Four Clear Strategic Imperatives

The shift to Phase 3 creates 4 strategic priorities:

1. Information advantage trumps capital advantage

The firms that see risk clearly across complex portfolios will define the next cycle.

This requires integrated analytics that connect market dynamics to portfolio risk awareness and decision-making—a capability many firms still lack.

2. Secondary capabilities are no longer optional

Without them, you're playing in Phase 2 while the market moves to Phase 3.

Secondary market capabilities aren't just about exits. They're strategic tools that improve overall portfolio construction.

3. Technology infrastructure determines scalability

Capital is abundant. The constraint is now operational.

Building systems that work across strategies while meeting regulatory requirements isn't a nice-to-have. It's existential.

4. Institutional allocation processes are changing

As the market evolves, so must the governance and approval processes that drive capital flows.

Firms that reshape these frameworks will capture disproportionate allocations. And those frameworks rely on effective data management. 

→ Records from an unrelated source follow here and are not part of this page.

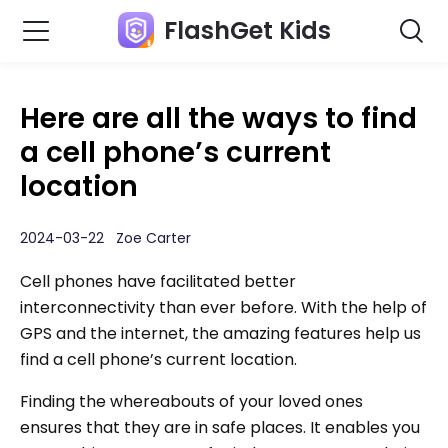
FlashGet Kids
Here are all the ways to find
a cell phone’s current
location
2024-03-22 Zoe Carter
Cell phones have facilitated better
interconnectivity than ever before. With the help of
GPS and the internet, the amazing features help us
find a cell phone’s current location.
Finding the whereabouts of your loved ones
ensures that they are in safe places. It enables you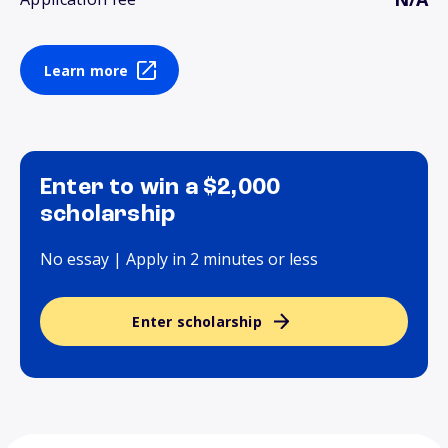
Learn more
Enter to win a $2,000
scholarship
No essay | Apply in 2 minutes or less
Enter scholarship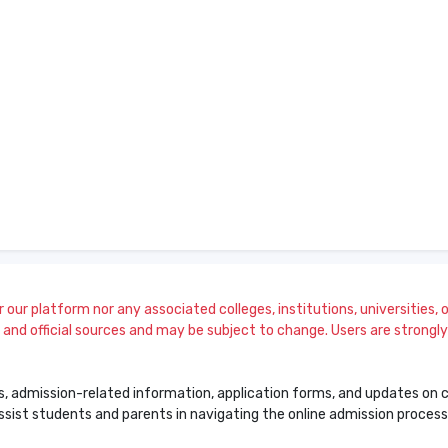
our platform nor any associated colleges, institutions, universities, or
and official sources and may be subject to change. Users are strongly a
s, admission-related information, application forms, and updates on col
 assist students and parents in navigating the online admission proce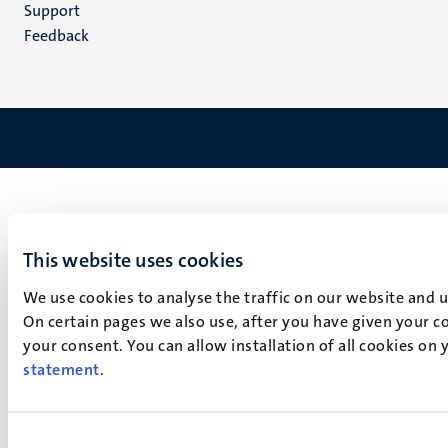
(EN)
Support
Feedback
This website uses cookies
We use cookies to analyse the traffic on our website and 
On certain pages we also use, after you have given your co
your consent. You can allow installation of all cookies on
statement
.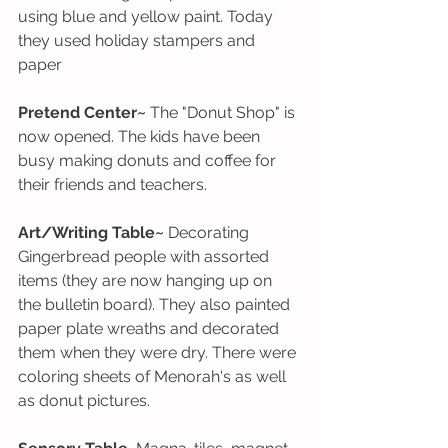
using blue and yellow paint. Today 
they used holiday stampers and 
paper
Pretend Center~
 The "Donut Shop" is 
now opened. The kids have been 
busy making donuts and coffee for 
their friends and teachers.
Art/Writing Table~
 Decorating 
Gingerbread people with assorted 
items (they are now hanging up on 
the bulletin board). They also painted 
paper plate wreaths and decorated  
them when they were dry. There were 
coloring sheets of Menorah's as well 
as donut pictures. 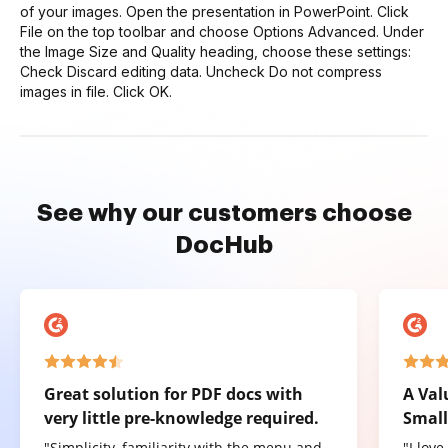
of your images. Open the presentation in PowerPoint. Click
File on the top toolbar and choose Options Advanced. Under
the Image Size and Quality heading, choose these settings:
Check Discard editing data. Uncheck Do not compress
images in file. Click OK.
See why our customers choose
DocHub
Great solution for PDF docs with
A Val
very little pre-knowledge required.
Small
"Simplicity, familiarity with the menu and
"I lov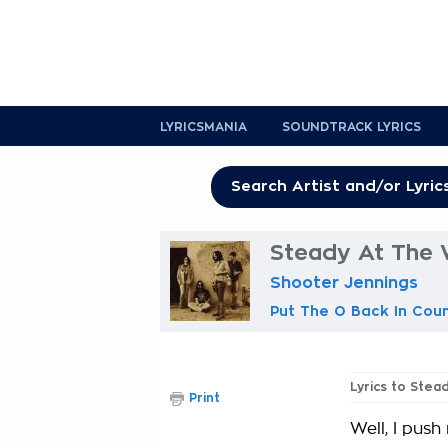
LYRICSMANIA
SOUNDTRACK LYRICS
Steady At The 
Shooter Jennings
Put The O Back In Cou
Lyrics to Stea
Print
Well, I pus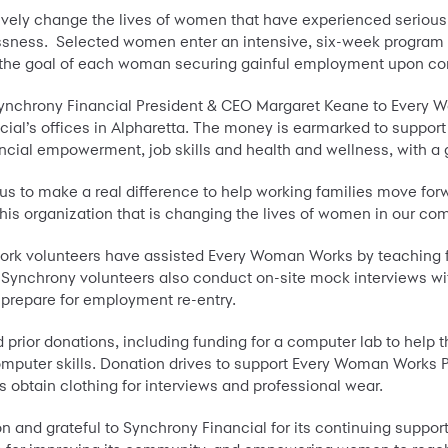
ively change the lives of women that have experienced serious
ess. Selected women enter an intensive, six-week program that
with the goal of each woman securing gainful employment upon c
nchrony Financial President & CEO Margaret Keane to Every W
cial’s offices in Alpharetta. The money is earmarked to supp
nancial empowerment, job skills and health and wellness, with a
 to make a real difference to help working families move forwa
this organization that is changing the lives of women in our com
k volunteers have assisted Every Woman Works by teaching fin
. Synchrony volunteers also conduct on-site mock interviews wi
m prepare for employment re-entry.
rior donations, including funding for a computer lab to help 
mputer skills. Donation drives to support Every Woman Works 
 obtain clothing for interviews and professional wear.
on and grateful to Synchrony Financial for its continuing suppor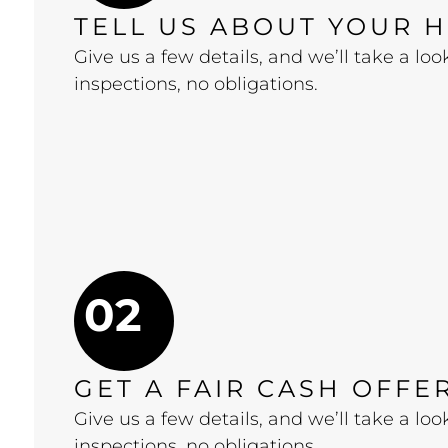
TELL US ABOUT YOUR 
Give us a few details, and we’ll take a l
inspections, no obligations.
02
GET A FAIR CASH OFFE
Give us a few details, and we’ll take a l
inspections, no obligations.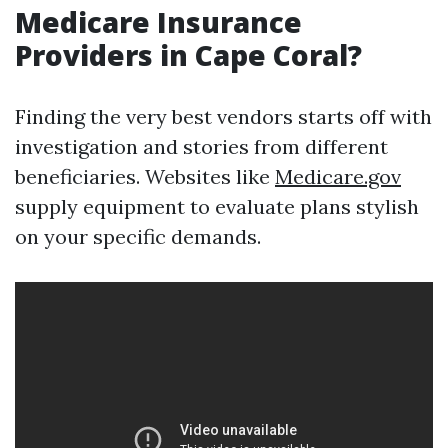
Medicare Insurance
Providers in Cape Coral?
Finding the very best vendors starts off with
investigation and stories from different
beneficiaries. Websites like
Medicare.gov
supply equipment to evaluate plans stylish
on your specific demands.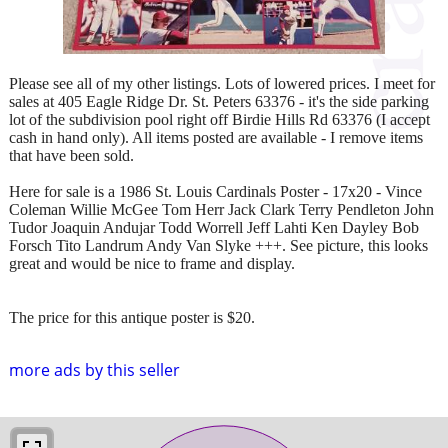
Please see all of my other listings. Lots of lowered prices. I meet for
sales at 405 Eagle Ridge Dr. St. Peters 63376 - it's the side parking
lot of the subdivision pool right off Birdie Hills Rd 63376 (I accept
cash in hand only). All items posted are available - I remove items
that have been sold.
Here for sale is a 1986 St. Louis Cardinals Poster - 17x20 - Vince
Coleman Willie McGee Tom Herr Jack Clark Terry Pendleton John
Tudor Joaquin Andujar Todd Worrell Jeff Lahti Ken Dayley Bob
Forsch Tito Landrum Andy Van Slyke +++. See picture, this looks
great and would be nice to frame and display.
The price for this antique poster is $20.
more ads by this seller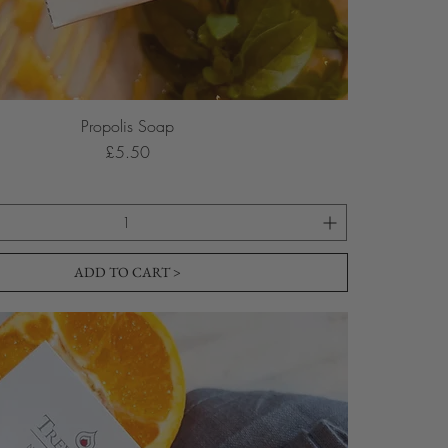
Propolis Soap
Price
£5.50
ADD TO CART >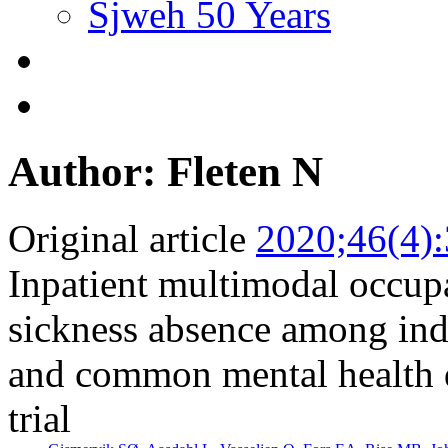
Sjweh 50 Years
Author: Fleten N
Original article
2020;46(4)
Inpatient multimodal occupa
sickness absence among ind
and common mental health d
trial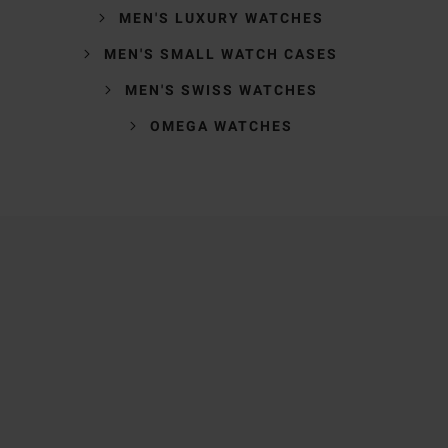
MEN'S LUXURY WATCHES
MEN'S SMALL WATCH CASES
MEN'S SWISS WATCHES
OMEGA WATCHES
Trustpilot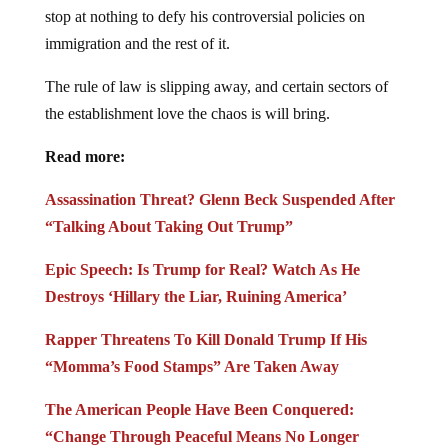
stop at nothing to defy his controversial policies on
immigration and the rest of it.
The rule of law is slipping away, and certain sectors of
the establishment love the chaos is will bring.
Read more:
Assassination Threat? Glenn Beck Suspended After
“Talking About Taking Out Trump”
Epic Speech: Is Trump for Real? Watch As He
Destroys ‘Hillary the Liar, Ruining America’
Rapper Threatens To Kill Donald Trump If His
“Momma’s Food Stamps” Are Taken Away
The American People Have Been Conquered:
“Change Through Peaceful Means No Longer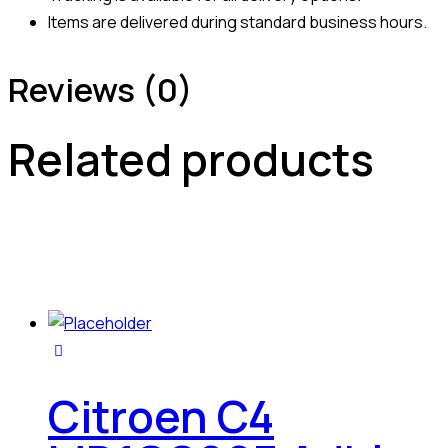
Items are delivered during standard business hours.
Reviews (0)
Related products
Citroen C4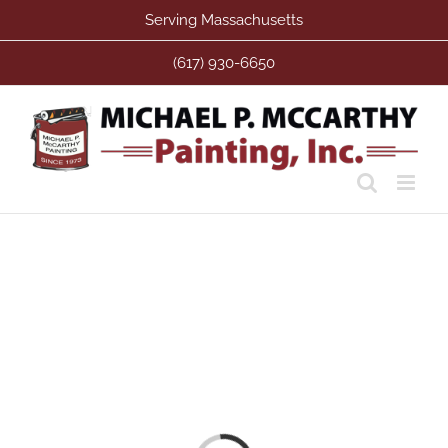
Skip
Serving Massachusetts
to
content
(617) 930-6650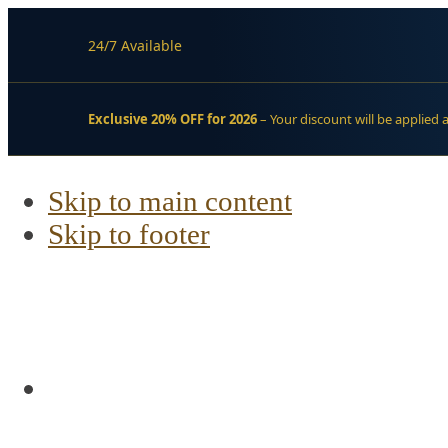
24/7 Available
Exclusive 20% OFF for 2026
– Your discount will be applied 
Skip to main content
Skip to footer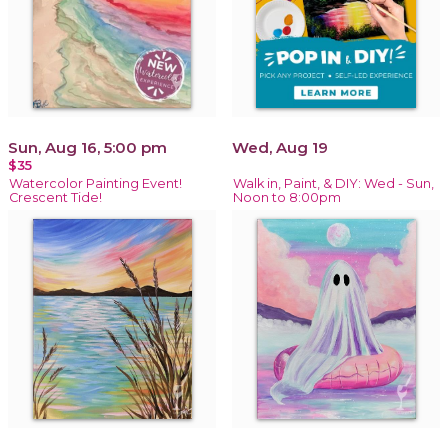
Sun, Aug 16, 5:00 pm
Wed, Aug 19
$35
Watercolor Painting Event!
Walk in, Paint, & DIY: Wed - Sun,
Crescent Tide!
Noon to 8:00pm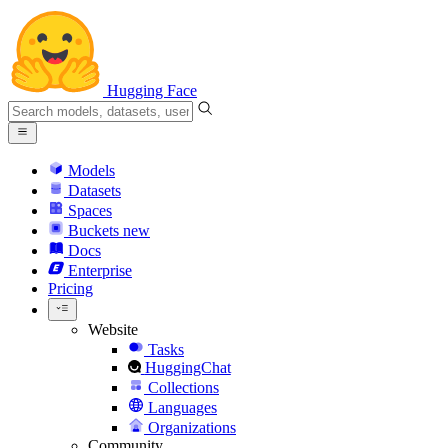
Hugging Face
Models
Datasets
Spaces
Buckets
new
Docs
Enterprise
Pricing
Website
Tasks
HuggingChat
Collections
Languages
Organizations
Community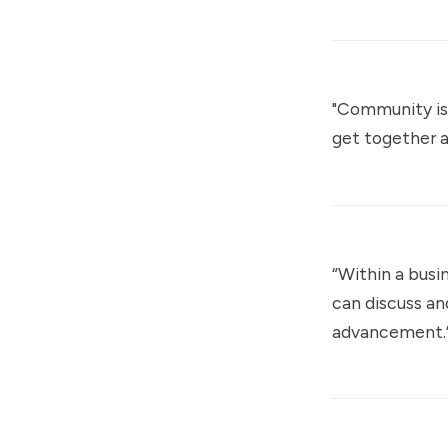
"Community is
get together a
“Within a busi
can discuss an
advancement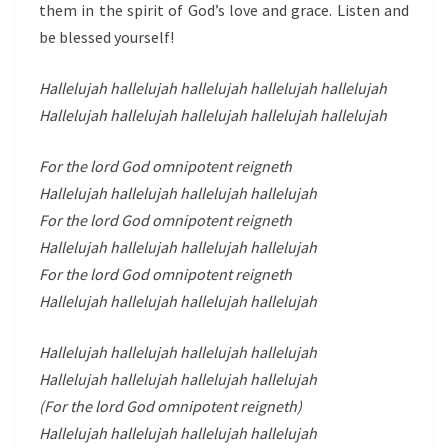
them in the spirit of God’s love and grace. Listen and
be blessed yourself!
Hallelujah hallelujah hallelujah hallelujah hallelujah
Hallelujah hallelujah hallelujah hallelujah hallelujah
For the lord God omnipotent reigneth
Hallelujah hallelujah hallelujah hallelujah
For the lord God omnipotent reigneth
Hallelujah hallelujah hallelujah hallelujah
For the lord God omnipotent reigneth
Hallelujah hallelujah hallelujah hallelujah
Hallelujah hallelujah hallelujah hallelujah
Hallelujah hallelujah hallelujah hallelujah
(For the lord God omnipotent reigneth)
Hallelujah hallelujah hallelujah hallelujah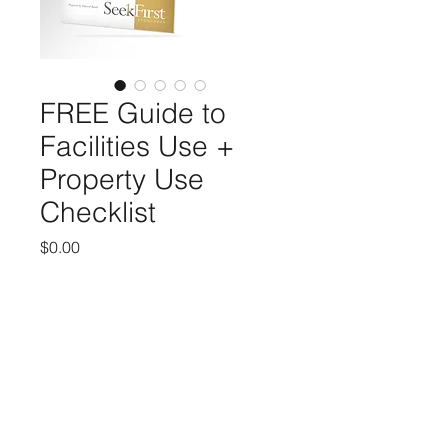
FREE Guide to
Facilities Use +
Property Use
Checklist
Price
$0.00
Add to Cart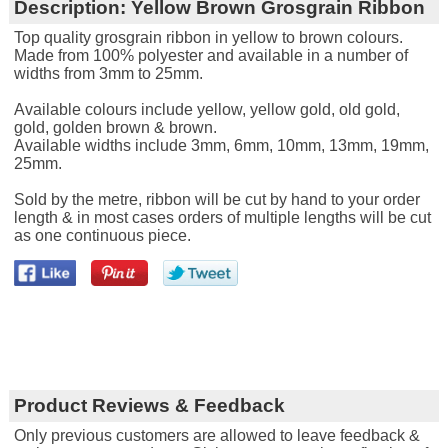
Description:
Yellow Brown Grosgrain Ribbon
Top quality grosgrain ribbon in yellow to brown colours.
Made from 100% polyester and available in a number of
widths from 3mm to 25mm.
Available colours include yellow, yellow gold, old gold,
gold, golden brown & brown.
Available widths include 3mm, 6mm, 10mm, 13mm, 19mm,
25mm.
Sold by the metre, ribbon will be cut by hand to your order
length & in most cases orders of multiple lengths will be cut
as one continuous piece.
Product Reviews & Feedback
Only previous customers are allowed to leave feedback &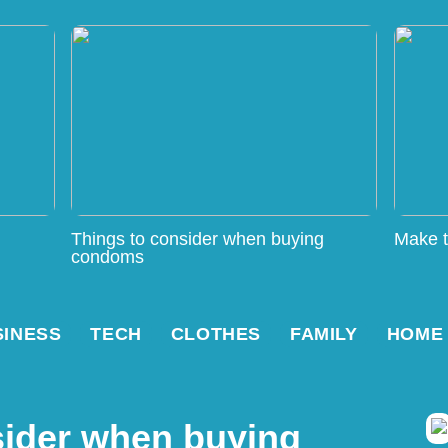
Things to consider when buying
Make t
condoms
SINESS
TECH
CLOTHES
FAMILY
HOME
sider when buying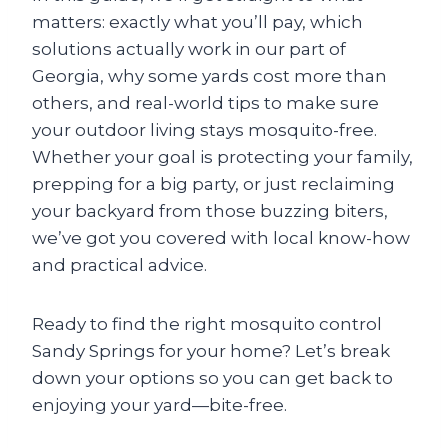
matters: exactly what you’ll pay, which
solutions actually work in our part of
Georgia, why some yards cost more than
others, and real-world tips to make sure
your outdoor living stays mosquito-free.
Whether your goal is protecting your family,
prepping for a big party, or just reclaiming
your backyard from those buzzing biters,
we’ve got you covered with local know-how
and practical advice.
Ready to find the right mosquito control
Sandy Springs for your home? Let’s break
down your options so you can get back to
enjoying your yard—bite-free.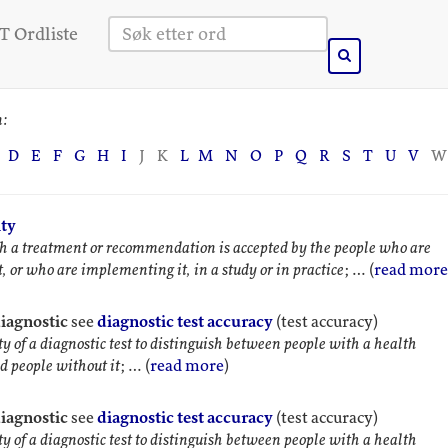
 Ordliste
n:
M
N
O
P
Q
R
S
T
U
V
W
D
E
F
G
H
I
J
K
L
ity
a treatment or recommendation is accepted by the people who are
t, or who are implementing it, in a study or in practice
; … (
read more
diagnostic
see
diagnostic test accuracy
(test accuracy)
ty of a diagnostic test to distinguish between people with a health
d people without it
; … (
read more
)
diagnostic
see
diagnostic test accuracy
(test accuracy)
ty of a diagnostic test to distinguish between people with a health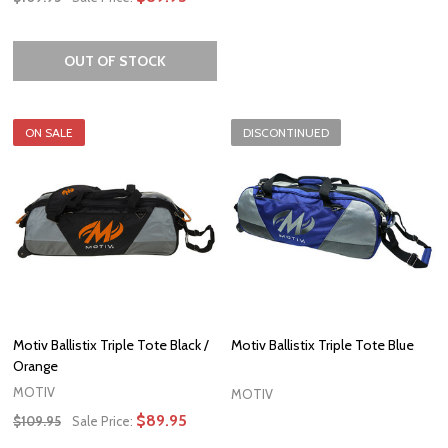
OUT OF STOCK
ON SALE
DISCONTINUED
Motiv Ballistix Triple Tote Black /
Motiv Ballistix Triple Tote Blue
Orange
MOTIV
MOTIV
$89.95
$109.95
Sale Price: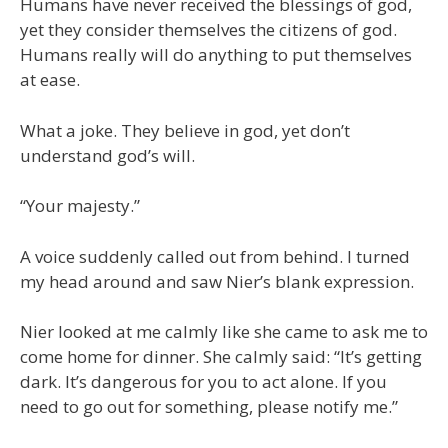
Humans have never received the blessings of god,
yet they consider themselves the citizens of god.
Humans really will do anything to put themselves
at ease.
What a joke. They believe in god, yet don’t
understand god’s will.
“Your majesty.”
A voice suddenly called out from behind. I turned
my head around and saw Nier’s blank expression.
Nier looked at me calmly like she came to ask me to
come home for dinner. She calmly said: “It’s getting
dark. It’s dangerous for you to act alone. If you
need to go out for something, please notify me.”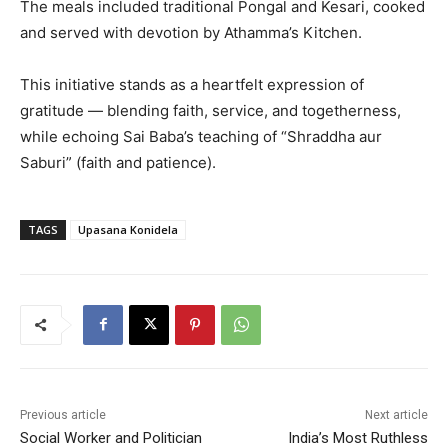
The meals included traditional Pongal and Kesari, cooked
and served with devotion by Athamma’s Kitchen.
This initiative stands as a heartfelt expression of
gratitude — blending faith, service, and togetherness,
while echoing Sai Baba’s teaching of “Shraddha aur
Saburi” (faith and patience).
TAGS
Upasana Konidela
Previous article
Next article
Social Worker and Politician
India’s Most Ruthless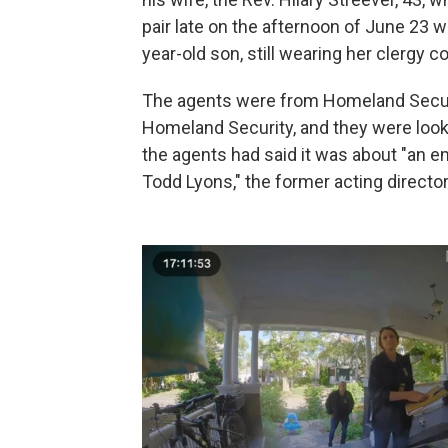
pair late on the afternoon of June 23 
year-old son, still wearing her clergy col
The agents were from Homeland Securit
Homeland Security, and they were looki
the agents had said it was about "an e
Todd Lyons," the former acting direct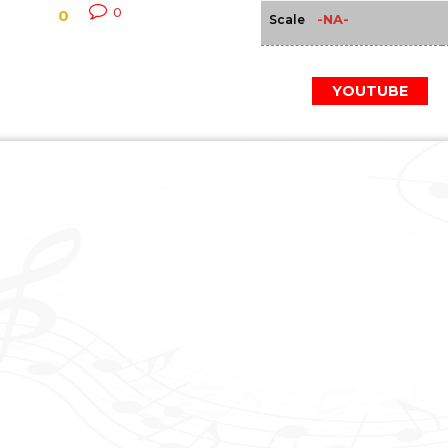
0
0
-NA-
Scale
YOUTUBE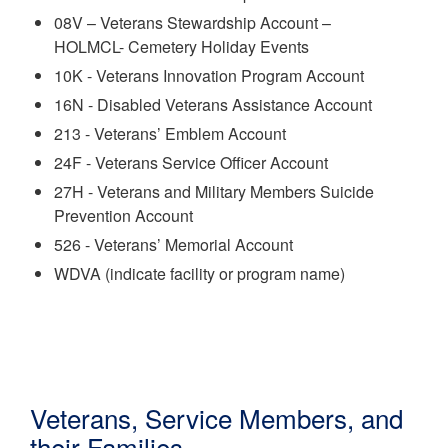
08V – Veterans Stewardship Account –
HOLMCL-
Cemetery Holiday Events
10K - Veterans Innovation Program Account
16N - Disabled Veterans Assistance Account
213 - Veterans’ Emblem Account
24F - Veterans Service Officer Account
27H - Veterans and Military Members Suicide
Prevention Account
526 - Veterans’ Memorial Account
WDVA (indicate facility or program name)
Veterans, Service Members, and
their Families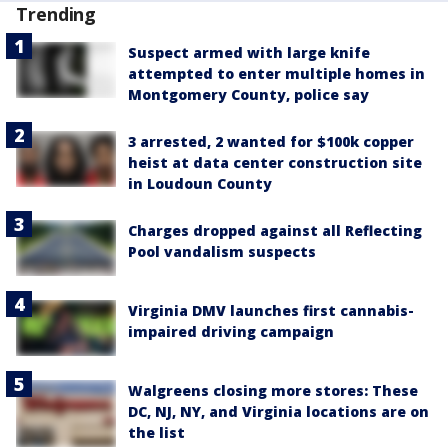
Trending
Suspect armed with large knife
attempted to enter multiple homes in
Montgomery County, police say
3 arrested, 2 wanted for $100k copper
heist at data center construction site
in Loudoun County
Charges dropped against all Reflecting
Pool vandalism suspects
Virginia DMV launches first cannabis-
impaired driving campaign
Walgreens closing more stores: These
DC, NJ, NY, and Virginia locations are on
the list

Building the Private Credit Tech Stack

On June 17 in NYC, the Private Credit Tech Summit will convene the technologists and operators reengineering the infrastructure of private credit.

Our focus is exactly the argument above: how to build the standards, data architectures and software solutions that can scale private credit beyond $10 trillion. 

See the event here.

Thank you to Percent and DLA Piper for their partnership.

The central question: which firms are building the infrastructure for private credit's next era?

Because every functioning market relies on liquidity—of the right kind, at the right pace, with the right controls.

Today’s private credit opportunity isn't launching another fund. 

It's building the systems that enable the exchange and liquidity the market demands.